Lately many of my clients have had some interesting relationship challenges. Some are struggling with intimate partners and others with friends, colleagues or acquaintances. No matter who it is, misunderstanding and miscommunication are the words that keep emerging.
I often officiate weddings and invite the couples into heart-centered communication. I have been sharing these techniques with my clients and thought I would offer them to you.
Communication is expressing oneself in a way that can be readily understood. Communication can be thought of in two ways. You can be the receiver of the information or the communicator. Both spaces have important things to remember because communication occurs in the internal and the external expression. Words are not the only way we reveal our thoughts and feelings. The body also communicates, loud and clear, where we are in any given moment. In fact, we read a person’s energy before they speak.
For this moment, let’s focus on words. When you speak, remember that you are talking to the spirit of the person you are addressing. Your words pierce the soul, and the energy behind them is sometimes more powerful than the words themselves. It is important to become centered, especially if you are feeling upset, and get clear about what you want to say. Then, it is as important to say it with respect and honor.
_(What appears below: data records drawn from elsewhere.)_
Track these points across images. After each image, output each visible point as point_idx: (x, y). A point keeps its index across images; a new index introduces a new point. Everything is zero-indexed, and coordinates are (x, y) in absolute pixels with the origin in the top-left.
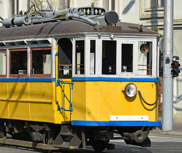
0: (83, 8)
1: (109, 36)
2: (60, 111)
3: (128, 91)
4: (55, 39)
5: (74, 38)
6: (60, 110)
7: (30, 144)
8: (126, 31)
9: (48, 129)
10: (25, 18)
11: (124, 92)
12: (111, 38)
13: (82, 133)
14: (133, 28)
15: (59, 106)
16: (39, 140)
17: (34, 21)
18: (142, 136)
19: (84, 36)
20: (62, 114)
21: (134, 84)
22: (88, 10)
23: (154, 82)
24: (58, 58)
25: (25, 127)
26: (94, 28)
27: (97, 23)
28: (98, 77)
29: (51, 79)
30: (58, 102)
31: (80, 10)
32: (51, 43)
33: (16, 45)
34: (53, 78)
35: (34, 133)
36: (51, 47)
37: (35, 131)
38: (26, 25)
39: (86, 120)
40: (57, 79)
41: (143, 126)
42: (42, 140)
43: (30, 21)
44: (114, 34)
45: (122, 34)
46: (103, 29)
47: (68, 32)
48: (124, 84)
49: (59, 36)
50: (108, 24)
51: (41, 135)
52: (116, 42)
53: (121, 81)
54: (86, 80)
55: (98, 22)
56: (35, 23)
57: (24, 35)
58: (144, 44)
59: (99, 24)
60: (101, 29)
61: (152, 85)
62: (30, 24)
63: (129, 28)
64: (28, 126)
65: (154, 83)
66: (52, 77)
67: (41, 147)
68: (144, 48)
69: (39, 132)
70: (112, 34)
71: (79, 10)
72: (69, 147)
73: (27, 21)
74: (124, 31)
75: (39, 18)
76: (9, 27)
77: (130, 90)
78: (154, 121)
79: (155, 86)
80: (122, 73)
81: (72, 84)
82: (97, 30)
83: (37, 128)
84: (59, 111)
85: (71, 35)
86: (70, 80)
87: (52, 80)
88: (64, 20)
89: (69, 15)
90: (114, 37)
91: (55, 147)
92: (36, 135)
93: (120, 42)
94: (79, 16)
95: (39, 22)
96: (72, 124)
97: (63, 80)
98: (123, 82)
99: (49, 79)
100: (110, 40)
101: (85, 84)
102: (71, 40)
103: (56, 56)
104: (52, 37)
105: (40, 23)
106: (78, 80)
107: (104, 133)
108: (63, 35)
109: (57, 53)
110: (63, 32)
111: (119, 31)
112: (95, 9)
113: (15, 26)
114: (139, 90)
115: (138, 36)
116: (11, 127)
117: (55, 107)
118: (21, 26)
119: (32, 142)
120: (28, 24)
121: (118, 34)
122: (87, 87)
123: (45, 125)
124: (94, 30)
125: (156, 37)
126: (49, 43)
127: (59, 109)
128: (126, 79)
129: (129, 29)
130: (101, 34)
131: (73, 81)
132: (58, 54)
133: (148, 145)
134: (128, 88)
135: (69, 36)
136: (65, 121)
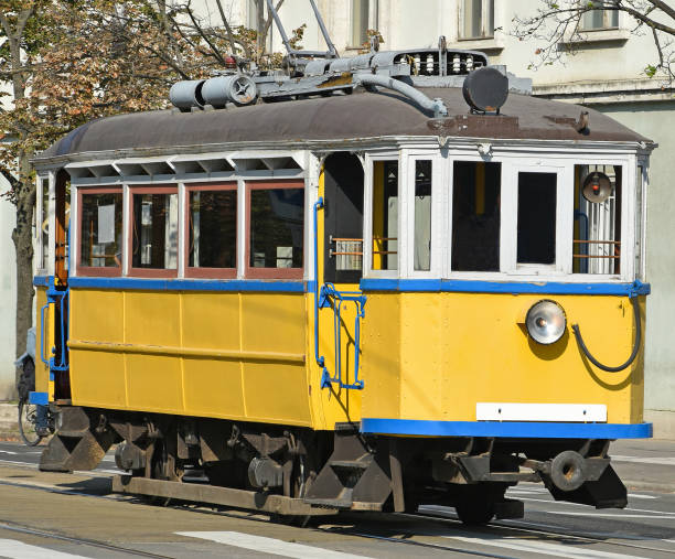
0: (413, 54)
1: (475, 147)
2: (332, 390)
3: (539, 323)
4: (315, 154)
5: (369, 152)
6: (330, 386)
7: (247, 498)
8: (533, 130)
9: (295, 447)
10: (235, 83)
11: (524, 327)
12: (482, 154)
13: (391, 457)
14: (560, 121)
15: (326, 374)
16: (272, 483)
17: (266, 91)
18: (578, 470)
19: (395, 145)
20: (338, 397)
21: (555, 303)
22: (430, 60)
23: (627, 295)
24: (326, 216)
25: (229, 442)
26: (428, 123)
27: (436, 107)
28: (438, 278)
29: (302, 285)
30: (323, 358)
31: (402, 60)
32: (303, 167)
33: (204, 171)
34: (308, 282)
35: (255, 462)
36: (302, 180)
37: (258, 455)
38: (238, 104)
39: (402, 418)
40: (321, 284)
41: (586, 440)
42: (279, 483)
43: (251, 93)
44: (492, 142)
45: (518, 143)
46: (456, 126)
47: (352, 133)
48: (524, 303)
49: (326, 146)
50: (474, 107)
51: (279, 467)
52: (498, 166)
53: (515, 294)
54: (400, 287)
55: (440, 103)
56: (268, 100)
57: (229, 138)
58: (593, 174)
59: (443, 109)
60: (450, 126)
61: (621, 307)
62: (253, 103)
63: (547, 120)
64: (241, 438)
65: (626, 300)
66: (305, 279)
67: (278, 508)
68: (596, 187)
69: (272, 456)
70: (485, 142)
71: (397, 59)
72: (353, 505)
73: (242, 93)
74: (525, 130)
75: (281, 84)
76: (188, 110)
77: (544, 323)
78: (627, 422)
79: (630, 309)
80: (518, 268)
81: (363, 302)
82: (437, 129)
83: (267, 444)
84: (327, 389)
85: (359, 144)
86: (355, 288)
87: (305, 287)
88: (348, 91)
89: (364, 76)
90: (491, 150)
91: (313, 506)
92: (261, 469)
93: (514, 165)
94: (391, 82)
95: (279, 94)
96: (361, 430)
97: (339, 287)
98: (521, 297)
99: (297, 283)
100: (480, 159)
101: (398, 303)
102: (361, 159)
103: (316, 209)
104: (305, 147)
105: (287, 98)
106: (378, 287)
107: (458, 459)
108: (337, 143)
109: (321, 199)
110: (338, 133)
111: (511, 132)
112: (451, 56)
113: (206, 106)
114: (575, 323)
115: (574, 146)
116: (194, 442)
117: (315, 375)
118: (223, 107)
119: (253, 493)
120: (246, 101)
121: (507, 142)
122: (405, 310)
123: (286, 433)
124: (427, 128)
125: (635, 151)
126: (298, 167)
127: (327, 383)
128: (532, 285)
129: (544, 125)
130: (448, 141)
131: (365, 291)
132: (324, 205)
133: (618, 501)
134: (539, 314)
135: (354, 145)
136: (350, 423)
When someone speaks to you, listen from the heart. What I mean is put your full attention on hearing from a space of realization that the spirit of that person is telling you something important. You may not like what you are hearing, but it is a powerful tool to learn to listen with a willingness to catch the intention and the message of the one speaking.
Think about this. What if we all were addressing each other with heart centered communication? What if our leaders, organizations and countries began to understand the power of this kind of communication? There might be more peaceful interactions and collaboration.
I am not saying this is easy. I strive everyday to communicate in a way that can be heard and to listen with a desire to honor the person speaking. The real work is to stay in the heart when we feel sad, hurt, angry or deeply disappointed. Remaining open in these situations allows us to build the muscle of compassion.
If you are feeling challenged communicating with anyone, try communicating from the heart. You might find that connection with others will become easier.